As you can see, this implementation assumes that the array size is a power of 2.

I have some problems, which I would very much like for anyone to comment on:

This algorithm works only if array size is as large as 2^15.

The algorithm fails if the array size is 2^16 or larger.

Can anyone have any idea why this happens?
Is there anything I can do to make this work faster?

I was thinking of using the shared memory, at least for the first few iterations,

but I couldn’t find any way I can use it - since as far as I understand, shared memory is shared between threads on the same block,

while I’m using only a single thread per block.

Can anyone think of a better implementation?
I did a comparison between sequential merge sort and the parallel merge sort.

I got pretty disappointing results -

The best I could get is for the parallel merge sort to run 9 times(!) slower than the sequential merge sort.

I was thinking that perhaps the bottleneck might be copying memory between host & device (and vice-versa).

Do these results make sense? or should I expect better performance?

If anyone is interested, I can post the entire code.

Thanks,

Shay M.

sergeyn · December 23, 2010, 12:28pm

I’d really recommend you carefully read through the programming guide and best practices guide, then investigate how samples work.

max number of blocks allowed in a grid is 2^16
you use only 1 thread out of 32 threads in a warp, other 31 threads just do not do anything
really - read all the manuals first and study samples

┄┄┄┄┄┄┄┄┄┄

## What to work on
1 > Answer these questions using the forum thread, giving each answer on its own line with the same letter:
(a) At what array size does the algorithm fail?
(b) At best, how many times slower than the sequential merge sort did the parallel merge sort run?
(c) According to the reply, what is the maximum number of blocks allowed in a grid?
2 > Echo the forum thread word for word, everything from "Can anyone have" down to "parallel merge sort.".
The listing after this point comes from a different source.

## Extracted information
┄┄┄┄┄┄┄┄┄┄

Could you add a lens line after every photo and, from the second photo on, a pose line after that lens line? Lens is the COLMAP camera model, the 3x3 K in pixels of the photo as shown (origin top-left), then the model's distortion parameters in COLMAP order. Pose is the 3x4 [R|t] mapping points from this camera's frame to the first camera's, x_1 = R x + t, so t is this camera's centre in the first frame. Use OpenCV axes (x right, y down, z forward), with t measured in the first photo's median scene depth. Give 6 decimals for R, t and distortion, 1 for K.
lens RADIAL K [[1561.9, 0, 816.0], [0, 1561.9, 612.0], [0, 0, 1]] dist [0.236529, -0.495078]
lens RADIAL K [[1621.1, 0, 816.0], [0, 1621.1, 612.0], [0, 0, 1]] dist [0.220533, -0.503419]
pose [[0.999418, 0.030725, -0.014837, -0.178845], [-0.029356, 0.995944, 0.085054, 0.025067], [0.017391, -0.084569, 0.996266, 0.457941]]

┄┄┄┄┄┄┄┄┄┄

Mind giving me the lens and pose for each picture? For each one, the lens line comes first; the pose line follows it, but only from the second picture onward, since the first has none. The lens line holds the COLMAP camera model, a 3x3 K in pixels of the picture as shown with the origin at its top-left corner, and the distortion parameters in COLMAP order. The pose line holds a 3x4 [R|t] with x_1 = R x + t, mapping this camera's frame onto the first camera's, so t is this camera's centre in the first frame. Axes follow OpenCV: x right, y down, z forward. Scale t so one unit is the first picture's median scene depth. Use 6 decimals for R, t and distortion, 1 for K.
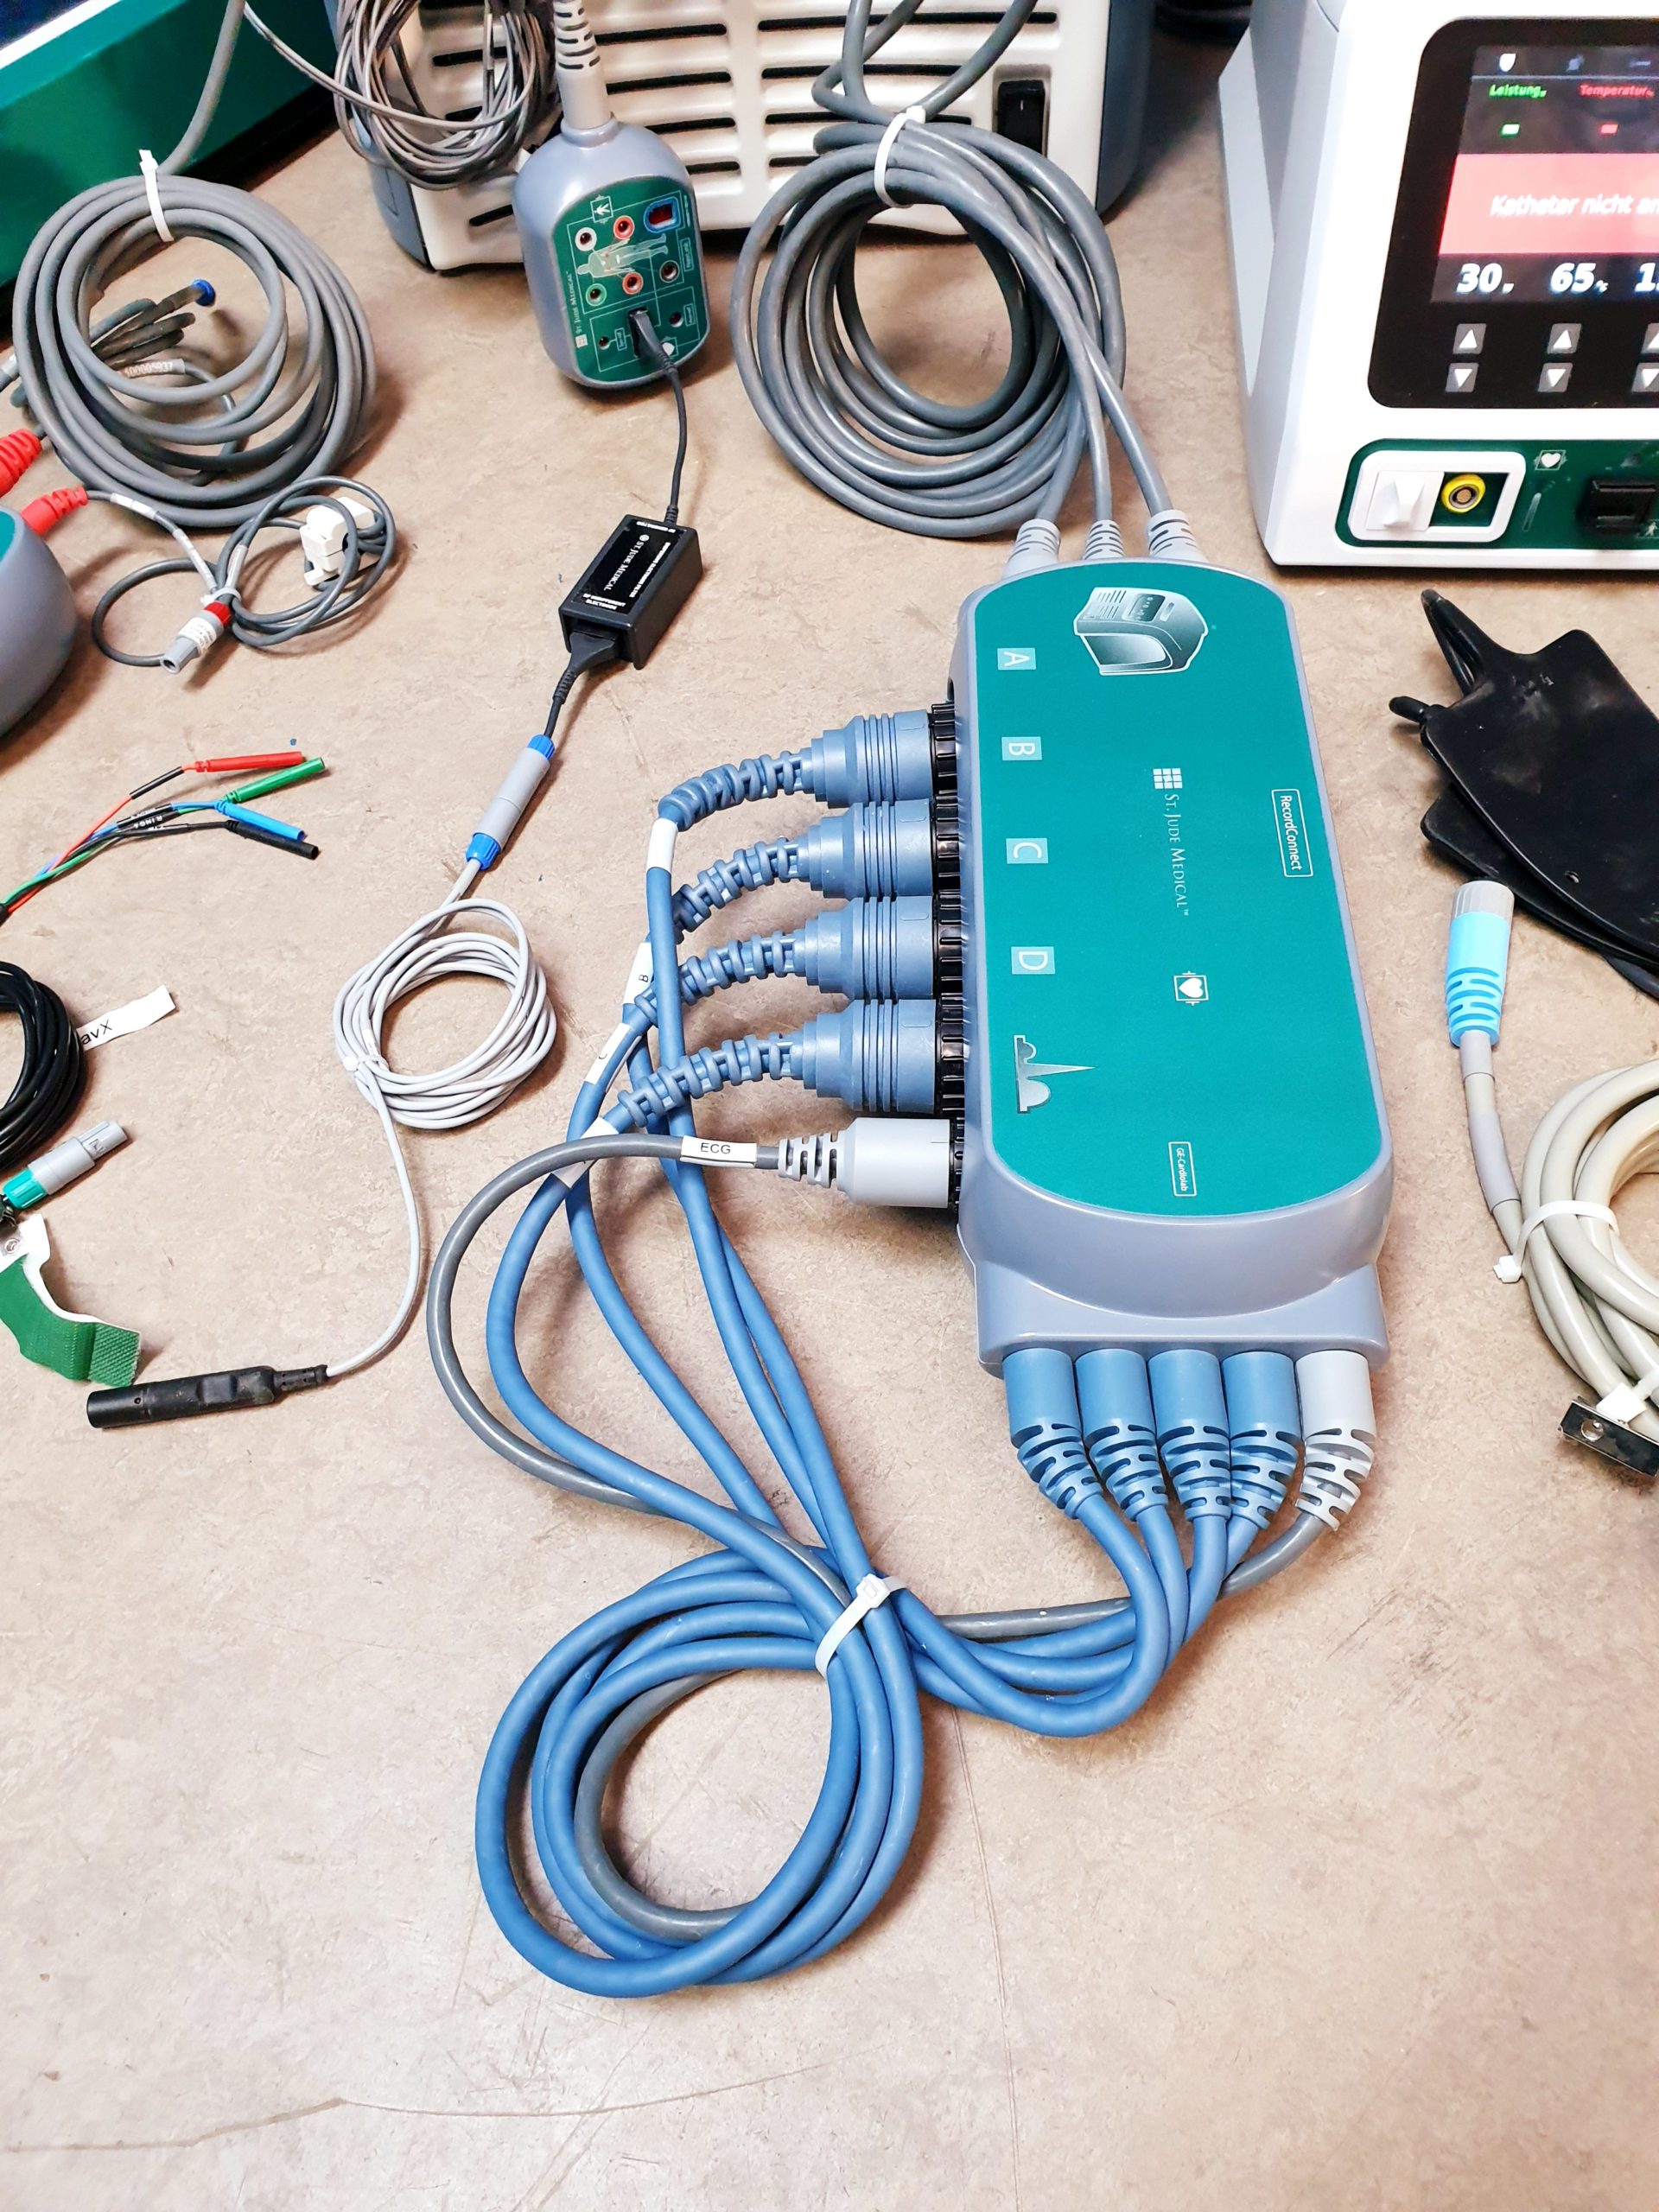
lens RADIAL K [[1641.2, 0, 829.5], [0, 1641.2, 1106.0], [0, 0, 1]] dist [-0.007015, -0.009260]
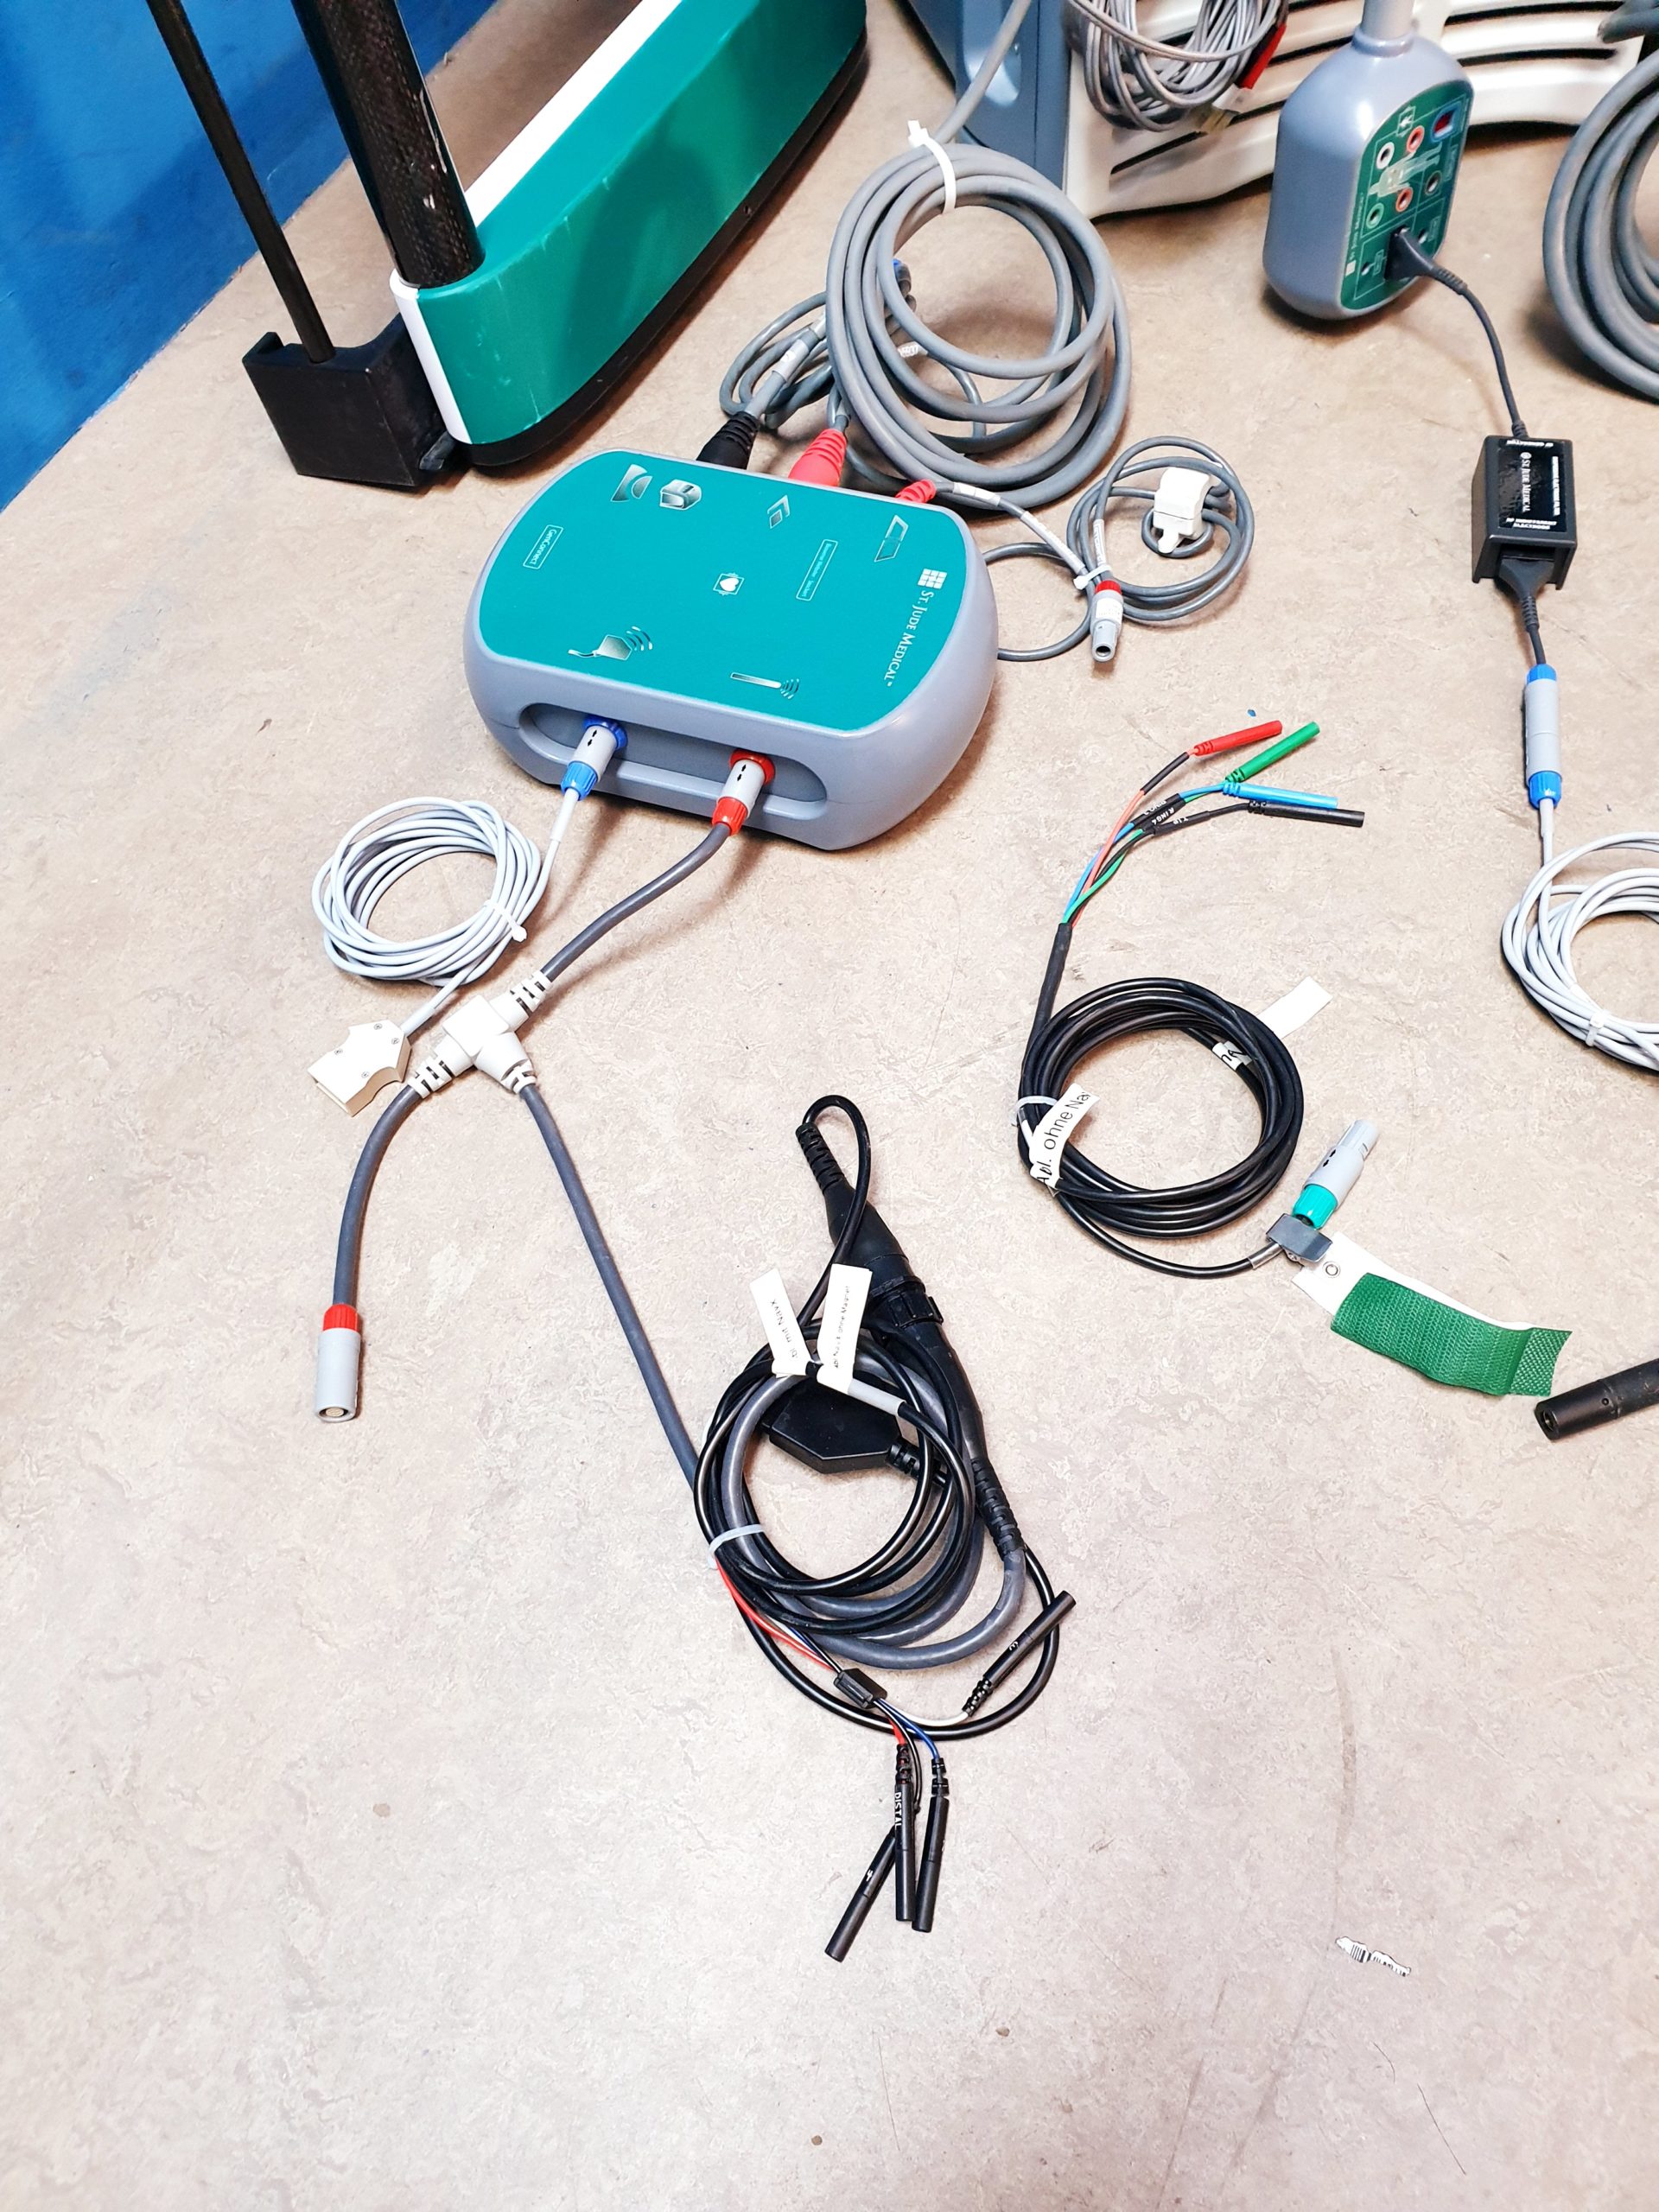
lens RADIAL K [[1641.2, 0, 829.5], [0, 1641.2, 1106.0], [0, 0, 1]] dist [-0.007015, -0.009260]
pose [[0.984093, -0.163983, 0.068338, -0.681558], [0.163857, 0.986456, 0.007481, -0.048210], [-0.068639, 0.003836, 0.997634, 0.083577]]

┄┄┄┄┄┄┄┄┄┄

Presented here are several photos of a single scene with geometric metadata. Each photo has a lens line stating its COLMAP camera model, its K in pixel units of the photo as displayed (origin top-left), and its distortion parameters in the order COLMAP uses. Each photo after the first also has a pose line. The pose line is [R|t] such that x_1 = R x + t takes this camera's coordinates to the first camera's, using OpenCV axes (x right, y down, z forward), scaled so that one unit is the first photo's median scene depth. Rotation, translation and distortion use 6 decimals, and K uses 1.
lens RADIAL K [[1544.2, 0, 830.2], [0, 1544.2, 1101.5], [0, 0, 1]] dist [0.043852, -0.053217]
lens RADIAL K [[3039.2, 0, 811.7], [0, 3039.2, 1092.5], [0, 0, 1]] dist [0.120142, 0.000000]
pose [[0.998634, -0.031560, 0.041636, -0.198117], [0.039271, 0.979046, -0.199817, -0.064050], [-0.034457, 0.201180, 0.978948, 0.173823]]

┄┄┄┄┄┄┄┄┄┄

## Responses
1 >
(a) 2^16 or larger
(b) 9 times slower
(c) 2^16

2 >
Can anyone have any idea why this happens?
Is there anything I can do to make this work faster?

I was thinking of using the shared memory, at least for the first few iterations,

but I couldn’t find any way I can use it - since as far as I understand, shared memory is shared between threads on the same block,

while I’m using only a single thread per block.

Can anyone think of a better implementation?
I did a comparison between sequential merge sort and the parallel merge sort.